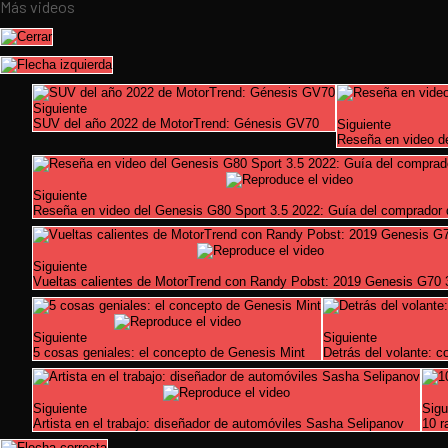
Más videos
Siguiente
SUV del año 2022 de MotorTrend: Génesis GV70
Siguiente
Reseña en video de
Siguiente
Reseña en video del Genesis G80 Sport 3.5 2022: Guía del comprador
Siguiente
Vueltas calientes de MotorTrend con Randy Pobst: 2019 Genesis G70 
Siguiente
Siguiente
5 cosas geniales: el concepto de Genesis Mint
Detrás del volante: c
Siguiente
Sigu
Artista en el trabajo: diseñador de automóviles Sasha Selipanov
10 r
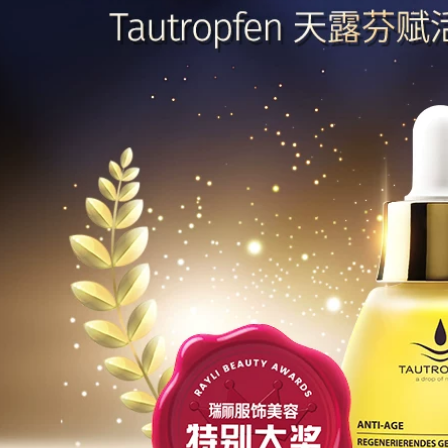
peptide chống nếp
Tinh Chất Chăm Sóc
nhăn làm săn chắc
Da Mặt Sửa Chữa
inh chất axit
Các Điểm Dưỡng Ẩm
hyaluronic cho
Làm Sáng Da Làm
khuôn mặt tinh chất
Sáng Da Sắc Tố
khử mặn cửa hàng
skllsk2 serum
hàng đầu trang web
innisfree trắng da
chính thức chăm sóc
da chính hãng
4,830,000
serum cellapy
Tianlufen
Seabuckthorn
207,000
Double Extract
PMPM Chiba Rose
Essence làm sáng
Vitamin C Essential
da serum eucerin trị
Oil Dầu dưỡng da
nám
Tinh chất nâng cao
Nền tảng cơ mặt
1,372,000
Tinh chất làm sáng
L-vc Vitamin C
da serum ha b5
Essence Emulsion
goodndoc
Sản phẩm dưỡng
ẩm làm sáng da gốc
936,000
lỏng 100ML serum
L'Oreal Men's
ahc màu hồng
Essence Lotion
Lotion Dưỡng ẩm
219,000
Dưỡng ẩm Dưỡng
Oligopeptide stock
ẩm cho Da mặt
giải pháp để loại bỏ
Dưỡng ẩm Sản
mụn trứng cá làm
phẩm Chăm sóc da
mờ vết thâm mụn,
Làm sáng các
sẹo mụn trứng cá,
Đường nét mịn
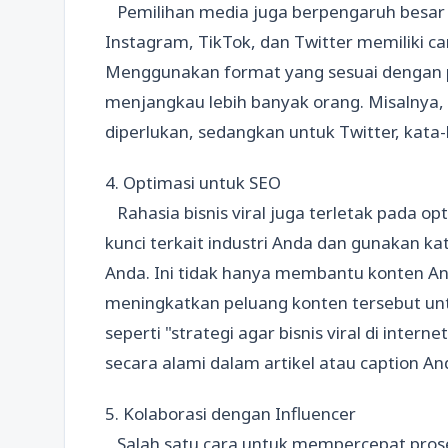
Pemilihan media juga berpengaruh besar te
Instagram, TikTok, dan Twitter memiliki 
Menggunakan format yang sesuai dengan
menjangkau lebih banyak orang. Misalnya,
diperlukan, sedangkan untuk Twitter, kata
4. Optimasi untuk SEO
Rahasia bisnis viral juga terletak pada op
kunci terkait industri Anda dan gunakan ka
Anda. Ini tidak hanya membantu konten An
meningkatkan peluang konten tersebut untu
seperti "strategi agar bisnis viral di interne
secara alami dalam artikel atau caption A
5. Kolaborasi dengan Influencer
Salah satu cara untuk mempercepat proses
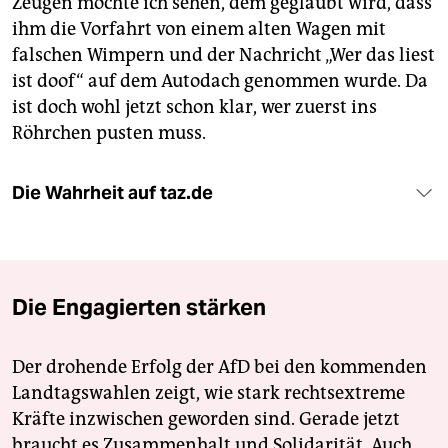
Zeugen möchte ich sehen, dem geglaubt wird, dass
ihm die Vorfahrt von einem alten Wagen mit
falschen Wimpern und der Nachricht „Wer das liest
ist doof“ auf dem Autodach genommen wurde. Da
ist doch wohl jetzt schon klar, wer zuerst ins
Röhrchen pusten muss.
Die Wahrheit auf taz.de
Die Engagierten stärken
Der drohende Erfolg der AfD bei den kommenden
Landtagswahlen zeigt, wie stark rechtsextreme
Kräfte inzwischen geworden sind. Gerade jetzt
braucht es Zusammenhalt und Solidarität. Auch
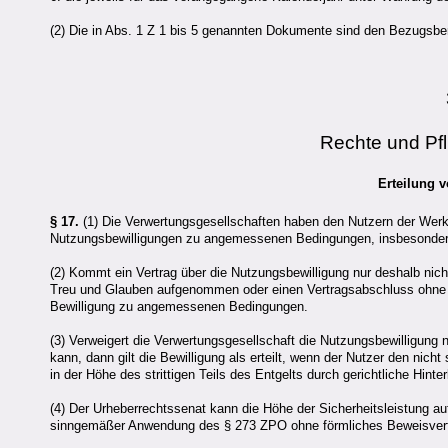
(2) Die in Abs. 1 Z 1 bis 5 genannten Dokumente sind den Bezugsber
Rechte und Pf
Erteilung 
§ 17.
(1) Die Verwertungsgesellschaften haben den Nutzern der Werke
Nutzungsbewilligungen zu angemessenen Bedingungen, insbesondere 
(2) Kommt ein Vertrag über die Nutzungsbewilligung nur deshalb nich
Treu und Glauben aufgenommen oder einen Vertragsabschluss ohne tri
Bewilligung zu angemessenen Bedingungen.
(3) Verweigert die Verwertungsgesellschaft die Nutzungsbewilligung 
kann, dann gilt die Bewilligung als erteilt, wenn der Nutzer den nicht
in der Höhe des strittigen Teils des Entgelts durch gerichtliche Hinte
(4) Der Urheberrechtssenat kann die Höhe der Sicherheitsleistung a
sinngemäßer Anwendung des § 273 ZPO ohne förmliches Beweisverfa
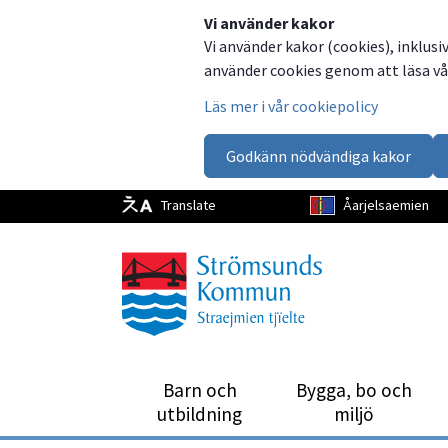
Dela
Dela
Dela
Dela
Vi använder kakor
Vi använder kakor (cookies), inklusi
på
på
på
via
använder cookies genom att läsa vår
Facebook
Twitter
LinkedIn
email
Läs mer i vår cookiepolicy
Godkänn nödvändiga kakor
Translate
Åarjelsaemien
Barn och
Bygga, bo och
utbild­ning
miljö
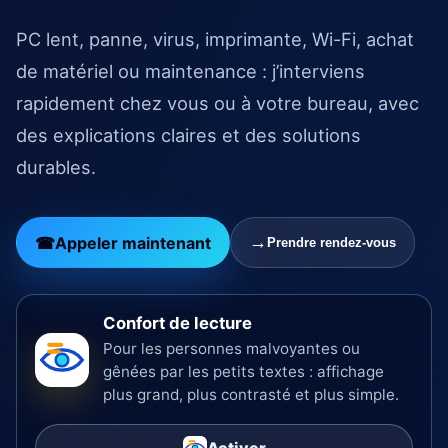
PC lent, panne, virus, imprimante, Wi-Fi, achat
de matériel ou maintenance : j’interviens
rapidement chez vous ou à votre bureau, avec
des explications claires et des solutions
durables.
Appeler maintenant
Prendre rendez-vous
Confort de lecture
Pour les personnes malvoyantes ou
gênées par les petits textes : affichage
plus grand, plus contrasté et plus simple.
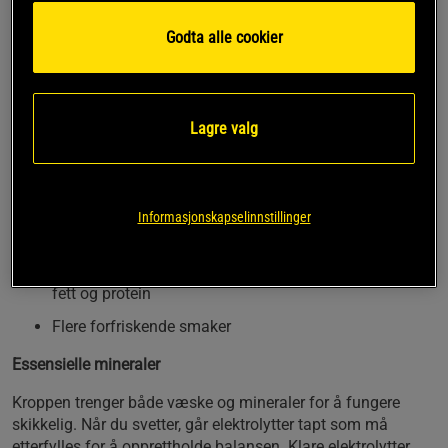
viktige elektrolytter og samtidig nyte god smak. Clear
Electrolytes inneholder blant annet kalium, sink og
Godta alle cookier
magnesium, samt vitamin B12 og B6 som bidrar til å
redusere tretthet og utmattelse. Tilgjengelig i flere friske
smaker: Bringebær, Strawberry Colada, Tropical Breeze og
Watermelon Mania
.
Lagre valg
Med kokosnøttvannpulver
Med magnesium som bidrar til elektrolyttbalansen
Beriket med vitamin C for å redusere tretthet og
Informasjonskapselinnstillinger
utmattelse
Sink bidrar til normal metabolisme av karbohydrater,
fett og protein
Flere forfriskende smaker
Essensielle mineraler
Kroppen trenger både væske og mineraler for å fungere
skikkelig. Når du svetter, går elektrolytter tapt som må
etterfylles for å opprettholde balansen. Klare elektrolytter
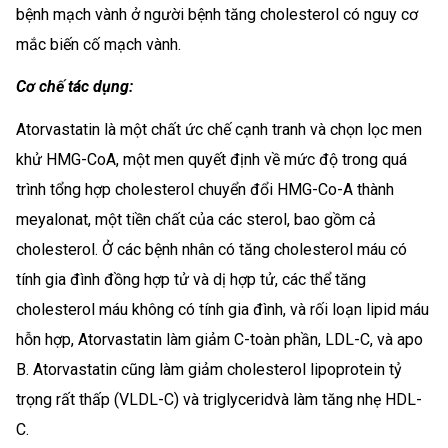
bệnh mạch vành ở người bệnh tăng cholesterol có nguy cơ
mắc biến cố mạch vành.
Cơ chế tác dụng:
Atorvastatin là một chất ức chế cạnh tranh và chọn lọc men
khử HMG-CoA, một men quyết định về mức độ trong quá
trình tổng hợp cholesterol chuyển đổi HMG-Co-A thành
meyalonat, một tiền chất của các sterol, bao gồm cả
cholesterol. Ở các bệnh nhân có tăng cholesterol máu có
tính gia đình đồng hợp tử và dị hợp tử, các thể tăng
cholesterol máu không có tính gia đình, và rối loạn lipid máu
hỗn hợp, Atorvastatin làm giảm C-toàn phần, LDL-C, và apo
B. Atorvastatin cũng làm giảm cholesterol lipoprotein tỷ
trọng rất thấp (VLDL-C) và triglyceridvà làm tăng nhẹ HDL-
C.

* * * *

__REQUIRED WORK__
Will you set down the records word for word while leaving out every picture?

__RESULT OF THIS EXERCISE__
Más videos
Siguiente
SUV del año 2022 de MotorTrend: Génesis GV70
Siguiente
Reseña en video de
Siguiente
Reseña en video del Genesis G80 Sport 3.5 2022: Guía del comprador
Siguiente
Vueltas calientes de MotorTrend con Randy Pobst: 2019 Genesis G70 
Siguiente
Siguiente
5 cosas geniales: el concepto de Genesis Mint
Detrás del volante: c
Siguiente
Sigu
Artista en el trabajo: diseñador de automóviles Sasha Selipanov
10 r
peptide chống nếp
Tinh Chất Chăm Sóc
nhăn làm săn chắc
Da Mặt Sửa Chữa
inh chất axit
Các Điểm Dưỡng Ẩm
hyaluronic cho
Làm Sáng Da Làm
khuôn mặt tinh chất
Sáng Da Sắc Tố
khử mặn cửa hàng
skllsk2 serum
hàng đầu trang web
innisfree trắng da
chính thức chăm sóc
da chính hãng
4,830,000
serum cellapy
Tianlufen
Seabuckthorn
207,000
Double Extract
PMPM Chiba Rose
Essence làm sáng
Vitamin C Essential
da serum eucerin trị
Oil Dầu dưỡng da
nám
Tinh chất nâng cao
Nền tảng cơ mặt
1,372,000
Tinh chất làm sáng
L-vc Vitamin C
da serum ha b5
Essence Emulsion
goodndoc
Sản phẩm dưỡng
ẩm làm sáng da gốc
936,000
lỏng 100ML serum
L'Oreal Men's
ahc màu hồng
Essence Lotion
Lotion Dưỡng ẩm
219,000
Dưỡng ẩm Dưỡng
Oligopeptide stock
ẩm cho Da mặt
giải pháp để loại bỏ
Dưỡng ẩm Sản
mụn trứng cá làm
phẩm Chăm sóc da
mờ vết thâm mụn,
Làm sáng các
sẹo mụn trứng cá,
Đường nét mịn
Pemilihan media juga berpengaruh besar te
Instagram, TikTok, dan Twitter memiliki 
Menggunakan format yang sesuai dengan
menjangkau lebih banyak orang. Misalnya,
diperlukan, sedangkan untuk Twitter, kata
4. Optimasi untuk SEO
Rahasia bisnis viral juga terletak pada op
kunci terkait industri Anda dan gunakan ka
Anda. Ini tidak hanya membantu konten An
meningkatkan peluang konten tersebut untu
seperti "strategi agar bisnis viral di interne
secara alami dalam artikel atau caption A
5. Kolaborasi dengan Influencer
Salah satu cara untuk mempercepat proses
Zeugen möchte ich sehen, dem geglaubt wird, dass
ihm die Vorfahrt von einem alten Wagen mit
falschen Wimpern und der Nachricht „Wer das liest
ist doof“ auf dem Autodach genommen wurde. Da
ist doch wohl jetzt schon klar, wer zuerst ins
Röhrchen pusten muss.
Die Wahrheit auf taz.de
Die Engagierten stärken
Der drohende Erfolg der AfD bei den kommenden
Landtagswahlen zeigt, wie stark rechtsextreme
Kräfte inzwischen geworden sind. Gerade jetzt
braucht es Zusammenhalt und Solidarität. Auch
(2) Die in Abs. 1 Z 1 bis 5 genannten Dokumente sind den Bezugsber
Rechte und Pf
Erteilung 
§ 17.
(1) Die Verwertungsgesellschaften haben den Nutzern der Werke
Nutzungsbewilligungen zu angemessenen Bedingungen, insbesondere 
(2) Kommt ein Vertrag über die Nutzungsbewilligung nur deshalb nich
Treu und Glauben aufgenommen oder einen Vertragsabschluss ohne tri
Bewilligung zu angemessenen Bedingungen.
(3) Verweigert die Verwertungsgesellschaft die Nutzungsbewilligung 
kann, dann gilt die Bewilligung als erteilt, wenn der Nutzer den nicht
in der Höhe des strittigen Teils des Entgelts durch gerichtliche Hinte
(4) Der Urheberrechtssenat kann die Höhe der Sicherheitsleistung a
sinngemäßer Anwendung des § 273 ZPO ohne förmliches Beweisverfa
Dela
Dela
Dela
Dela
Vi använder kakor
Vi använder kakor (cookies), inklusi
på
på
på
via
använder cookies genom att läsa vår
Facebook
Twitter
LinkedIn
email
Läs mer i vår cookiepolicy
Godkänn nödvändiga kakor
Translate
Åarjelsaemien
Barn och
Bygga, bo och
utbild­ning
miljö
PC lent, panne, virus, imprimante, Wi-Fi, achat
de matériel ou maintenance : j’interviens
rapidement chez vous ou à votre bureau, avec
des explications claires et des solutions
durables.
Appeler maintenant
Prendre rendez-vous
Confort de lecture
Pour les personnes malvoyantes ou
gênées par les petits textes : affichage
plus grand, plus contrasté et plus simple.
viktige elektrolytter og samtidig nyte god smak. Clear
Electrolytes inneholder blant annet kalium, sink og
Godta alle cookier
magnesium, samt vitamin B12 og B6 som bidrar til å
redusere tretthet og utmattelse. Tilgjengelig i flere friske
smaker: Bringebær, Strawberry Colada, Tropical Breeze og
Watermelon Mania
.
Lagre valg
Med kokosnøttvannpulver
Med magnesium som bidrar til elektrolyttbalansen
Beriket med vitamin C for å redusere tretthet og
Informasjonskapselinnstillinger
utmattelse
Sink bidrar til normal metabolisme av karbohydrater,
fett og protein
Flere forfriskende smaker
Essensielle mineraler
Kroppen trenger både væske og mineraler for å fungere
skikkelig. Når du svetter, går elektrolytter tapt som må
etterfylles for å opprettholde balansen. Klare elektrolytter
bệnh mạch vành ở người bệnh tăng cholesterol có nguy cơ
mắc biến cố mạch vành.
Cơ chế tác dụng:
Atorvastatin là một chất ức chế cạnh tranh và chọn lọc men
khử HMG-CoA, một men quyết định về mức độ trong quá
trình tổng hợp cholesterol chuyển đổi HMG-Co-A thành
meyalonat, một tiền chất của các sterol, bao gồm cả
cholesterol. Ở các bệnh nhân có tăng cholesterol máu có
tính gia đình đồng hợp tử và dị hợp tử, các thể tăng
cholesterol máu không có tính gia đình, và rối loạn lipid máu
hỗn hợp, Atorvastatin làm giảm C-toàn phần, LDL-C, và apo
B. Atorvastatin cũng làm giảm cholesterol lipoprotein tỷ
trọng rất thấp (VLDL-C) và triglyceridvà làm tăng nhẹ HDL-
C.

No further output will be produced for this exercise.